Planning Ahead
Going abroad can be a stressful process. For me, the biggest stress was not determining where to go or what to pack. It was the financial aspect of actually going abroad. Being a first generation college student, there is a lot of pressure already on my shoulders to do well and succeed. When I decided to be a Spanish major at Gettysburg College, I knew going abroad would be a part of my college experience. The only downfall was not knowing how I or my family would ever be able to afford it. I knew the second semester of my freshman year that I would have to put in some work and start making some extra cash. I already have bills, such as my phone, car insurance, and half of my tuition, so saving to go abroad meant picking up extra hours at my current job and then picking up a second job. I would work my weekends away, cram in my homework wherever possible, and stash every dime I made into my savings.
There are other methods to saving for abroad, though! I found myself “nickel and diming” my cash. My mom uses this saying all the time, for it means you are spending your money in little pieces that will gradually add up. I found that I spent a lot of money on coffee or clothes, so I had to force myself to stop and ask if these were things I really needed. Often, I found I did not need those things, and I would take the cash I would have spent and put that into savings.

Why would I buy a four dollar t-shirt, when I could buy something awesome abroad later? You’re saving for the trip of a lifetime, not short monetary things.

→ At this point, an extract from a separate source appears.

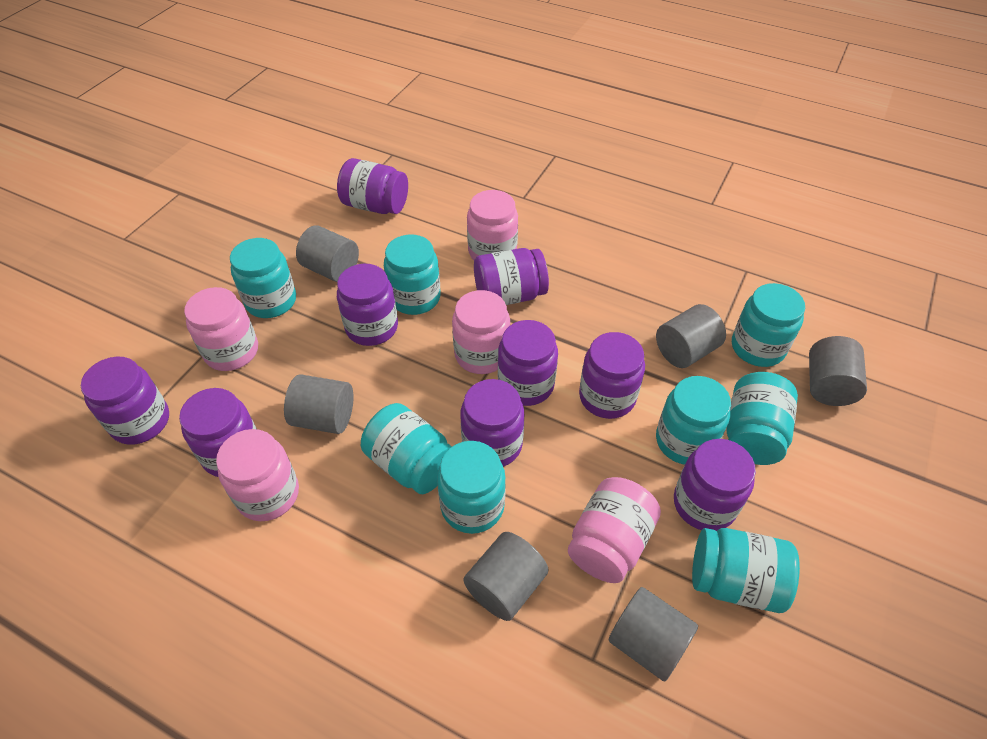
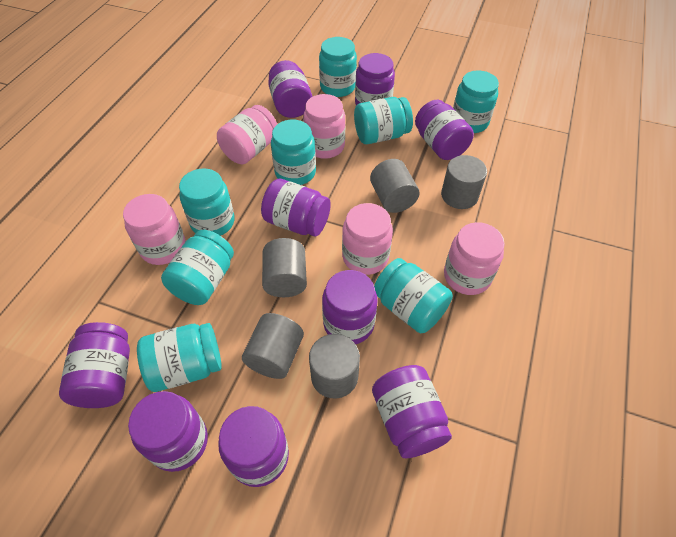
grey cylinder: [284,375,353,434] [296,225,359,282] [463,532,549,621] [608,587,698,681] [656,304,726,368] [809,336,867,406] = 6 -> [242,313,304,379] [262,238,307,297] [309,334,360,399] [370,159,420,213] [441,155,487,209] = 5

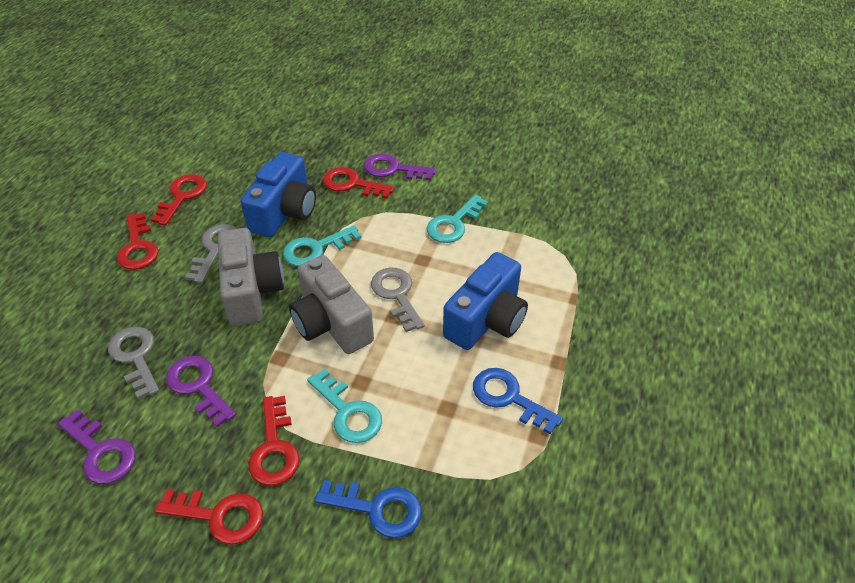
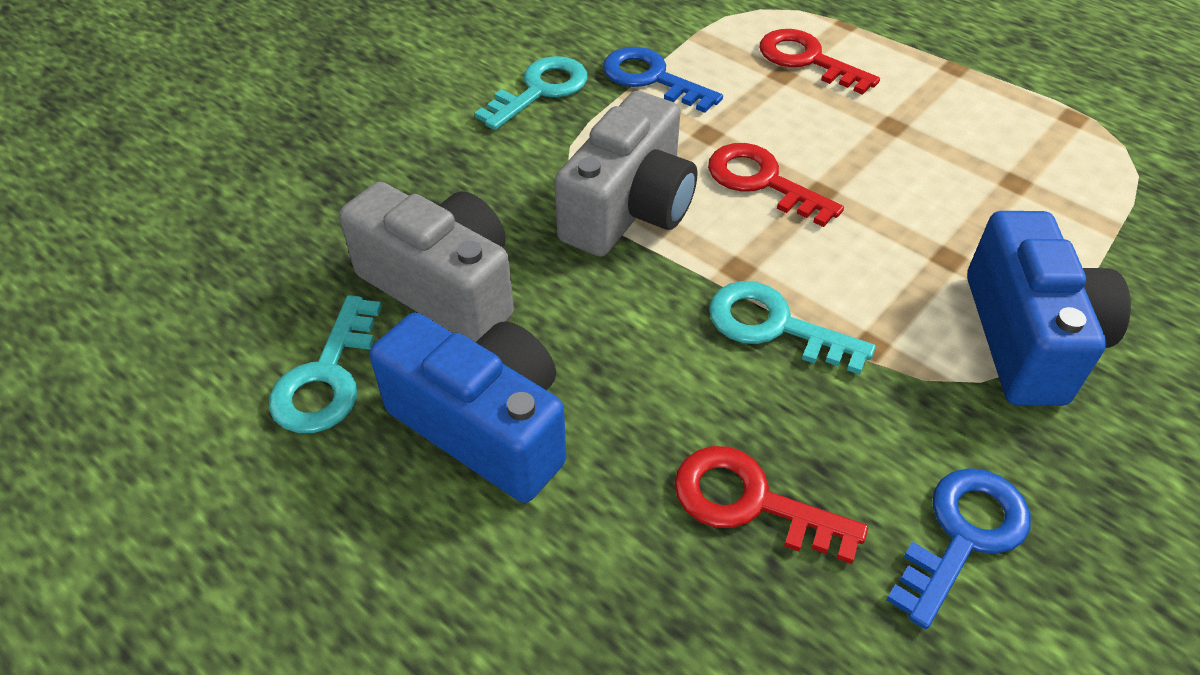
grey key: [108,327,160,400] [185,224,238,283] [371,268,425,332] = 3 -> none = 0
purple key: [58,409,136,484] [166,356,236,427] [364,153,436,181] = 3 -> none = 0
red key: [117,213,159,270] [150,174,207,226] [155,490,263,545] [248,396,300,486] [323,167,395,199] = 5 -> [674,446,868,564] [708,143,844,227] [760,29,880,95] = 3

Also, if you are balling on a budget, location can greatly impact how much you should save. A ton of people I know go to Spain, which is great, but when you can’t save a large amount of cash, it can feel like a major burden. I chose to go to Cuba, not just for the political atmosphere, or the antique cars, but for the double currency. Cuba has two economic systems, the CUC and CUP (otherwise known as moneda nacional). When I got accepted to the program, I learned that bringing the American dollar into Cuba was a bad idea: for every American dollar converted to CUC, there is a 13% tax, meaning the American dollar was only worth 87 cents. Therefore, I brought Euros, which you can exchange at your bank before leaving the country. This is way easier than exchanging at the airport before takeoff, and you know what you have. Once I landed in Cuba, I converted a small amount of my euros at a CADESCA, and then converted what was now CUC to moneda nacional. Moneda nacional is interesting, for this is the most common currency to buy food and drinks with. One CUC equals twenty five moneda nacional, and most foods cost less than fifty moneda nacional. I went to a local cafetería the other day, where I received a full meal for thirty eight moneda nacional. The servings are huge here, for I ordered pollo con piña, arroz morena y ensalada. That is a ton of food for how little I paid!

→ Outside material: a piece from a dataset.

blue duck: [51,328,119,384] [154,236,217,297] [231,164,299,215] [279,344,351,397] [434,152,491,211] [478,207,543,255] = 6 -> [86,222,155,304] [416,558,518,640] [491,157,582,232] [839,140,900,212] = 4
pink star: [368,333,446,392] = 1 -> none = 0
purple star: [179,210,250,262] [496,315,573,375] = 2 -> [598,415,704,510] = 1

There are exchange shops all over Cuba. Seek out the closest shop near you, and always remember a copy of your passport. Otherwise, they will refuse to serve you. They will not, WILL NOT let you exchange money without it. Pack a copy in your backpack and purse just to save yourself the hassle later. Also, when you start using the currency, be sure you get the right change back. Some people will try to swindle foreigners by giving back different different coins and currency in general, since they are not accustom to the currency yet. Regardless of where you are, or what currency you are working with, always be sure you know the cost of objects and how much change you should be getting back. When you only bring a certain amount of cash with you for four months, you must be sure that you are getting the right stuff back. Don’t sell yourself short!
Beyond Cuba
If you do decide to venture to Europe, which a lot of my friends have done, it is possible to do on a budget as well! The euro is worth more than the American dollar, so keep in mind the difference in cost of living. Also, if you want to save while abroad, you could limit your travels on the weekends or find cheap hostels to stay in. There are tons of places that offer student discounts. Also, shopping for lunch at a market instead of going out every day helps save a few euros!
A lot of my friends made budgets for the four months they would spend abroad. After exchanging your money, count it out (ask for a receipt) and break it up over the next four months. This will alleviate a lot of stress later. When planning for Cuba, I had to bring all of my money with me, for there is no access to a bank or use of your debit card. This can be extremely scary, but if you budget right and develop a frugal hand, it is totally possible to survive for four months on very little. In Europe, it may be easier to access banks and your checking from abroad. Seek out the cheap cafeterias and don’t go to the bar all the time. There is so much culture to embrace, and you definitely should not be living like a tourist for four months. Learn the ways of the people and see how they make ends meet day by day.
With all of this in mind, some students bring more cash than others. Remember that you are there to learn about the culture and the life of the people. You are not a tourist for four months! Try to live like the people. For Cuba, the salary per person is significantly lower than anyone in the United States. There is immense poverty, and it is reflected greatly in the streets and buildings of Havana. If they can live on so little, you can try to as well. Open your mind and do not revert to typical American habits. Be willing to try new things, and be humble. The same mentality can be applied anywhere, regardless if you are in Barcelona, Shanghai, London, or Havana. Everywhere has a rich culture, and money should not hold you back from embracing it. Be smart, be conscious, be frugal, but always have fun!